What are the responsibilities and job description for the Big Data Developer (Scala & Java) position at RIIM?
Big Data Developer (Scala & Java) – Job Description
We are looking for an experienced Big Data Developer with strong Scala and Java expertise to build scalable data processing systems and high-performance data pipelines. The ideal candidate should have hands-on experience with distributed computing, real-time data streaming, and cloud-based big data technologies.
Responsibilities
- Design, develop, and maintain large-scale big data applications using Scala and Java.
- Build scalable ETL/ELT pipelines for processing structured and unstructured data.
- Develop distributed data processing solutions using Apache Spark, Hadoop, and Kafka.
- Implement real-time streaming applications and event-driven architectures.
- Optimize big data applications for performance, scalability, and reliability.
- Work closely with data engineers, architects, analysts, and business teams to deliver data solutions.
- Develop RESTful APIs and microservices for data integration and processing.
- Perform data validation, cleansing, transformation, and aggregation activities.
- Monitor and troubleshoot production data pipelines and resolve performance bottlenecks.
- Participate in code reviews, design discussions, and Agile development activities.
Required Skills
- Strong programming experience in Scala and Java.
- Hands-on expertise with Apache Spark (Core, SQL, Streaming) and Hadoop ecosystem.
- Experience with Kafka or other messaging/streaming platforms.
- Knowledge of distributed systems and parallel data processing concepts.
- Strong SQL skills and experience with relational and NoSQL databases.
- Experience building ETL/data pipeline solutions.

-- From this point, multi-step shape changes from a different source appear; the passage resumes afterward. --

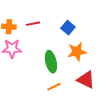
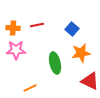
orange line: (54, 87) -> (30, 88), moved

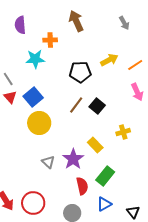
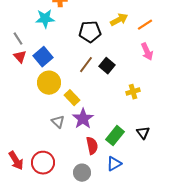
yellow rectangle: (95, 145) -> (72, 98), moved
black triangle: (133, 212) -> (143, 133), moved

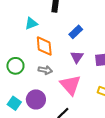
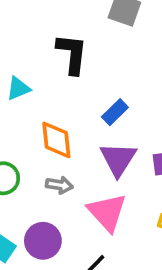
cyan triangle: (31, 23) -> (18, 89), moved
purple triangle: (77, 57) -> (118, 159), size x1.5

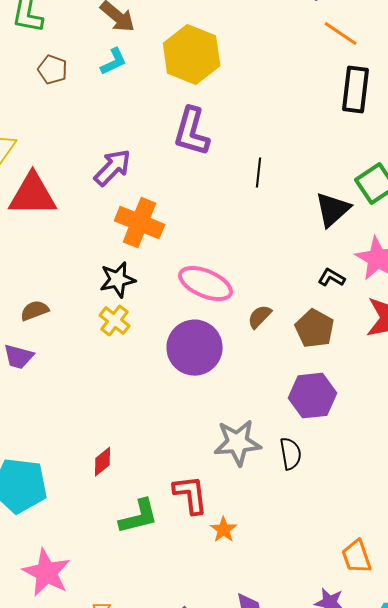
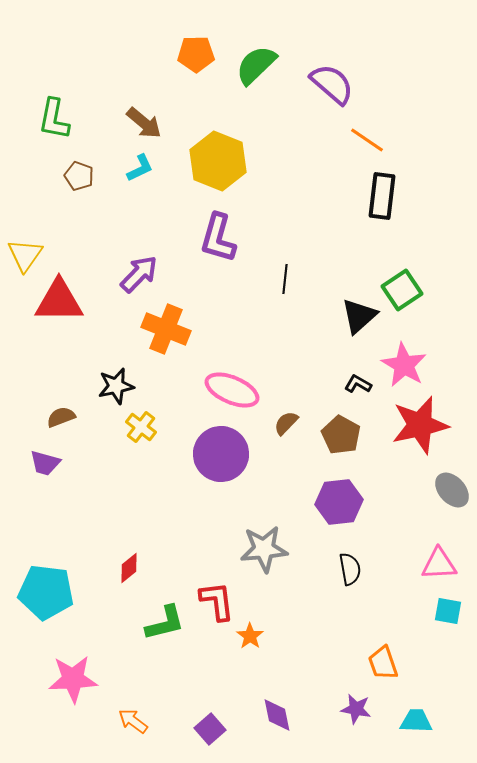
black star: (118, 280) -> (116, 386), moved
black semicircle: (291, 454) -> (350, 569), moved
pink star: (47, 573) -> (73, 679), turned -30

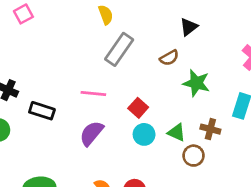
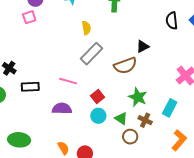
brown semicircle: (169, 58) -> (125, 66), size x1.6
green star: (196, 83) -> (138, 97), moved
black rectangle: (42, 111) -> (30, 87), turned -30
purple semicircle: (91, 133) -> (62, 109), turned 42

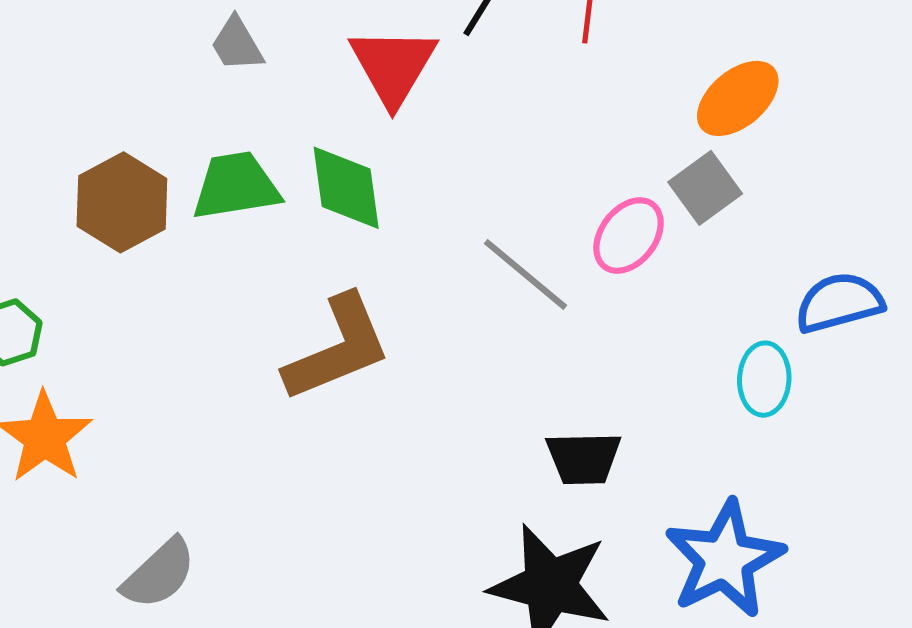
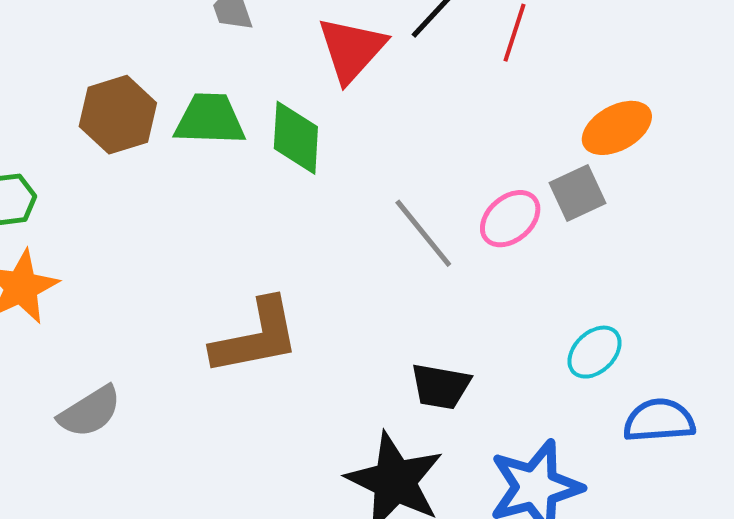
blue semicircle: (839, 303) -> (659, 420), moved
brown L-shape: (338, 348) -> (256, 337), moved
cyan ellipse: (764, 379) -> (595, 352), turned 32

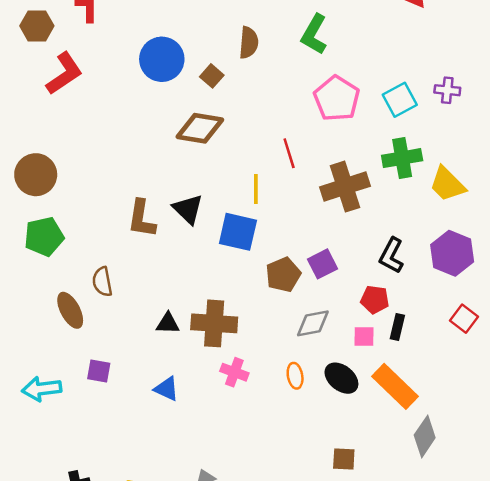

- Familiarity with Hive, HBase, Cassandra, MongoDB, or Snowflake.
- Experience with cloud platforms such as AWS, Azure, or GCP.
- Hands-on experience with Docker, Kubernetes, Jenkins, Git, and CI/CD pipelines.
- Understanding of data modeling, data warehousing, and big data architecture.
Preferred Qualifications
- Experience with Databricks, Delta Lake, or cloud-native data platforms.
- Knowledge of Airflow, Oozie, or workflow orchestration tools.
- Experience in real-time analytics and streaming data architectures.
- Exposure to machine learning pipelines or AI/ML data processing.
- Experience working in Agile/Scrum environments.
- Bachelor’s degree in Computer Science, Engineering, or related field.
Nice to Have
- Experience with Python for data engineering tasks.
- Knowledge of Terraform or Infrastructure as Code.
- Cloud certifications in AWS, Azure, or GCP.
- Experience in finance, healthcare, telecom, or e-commerce domains.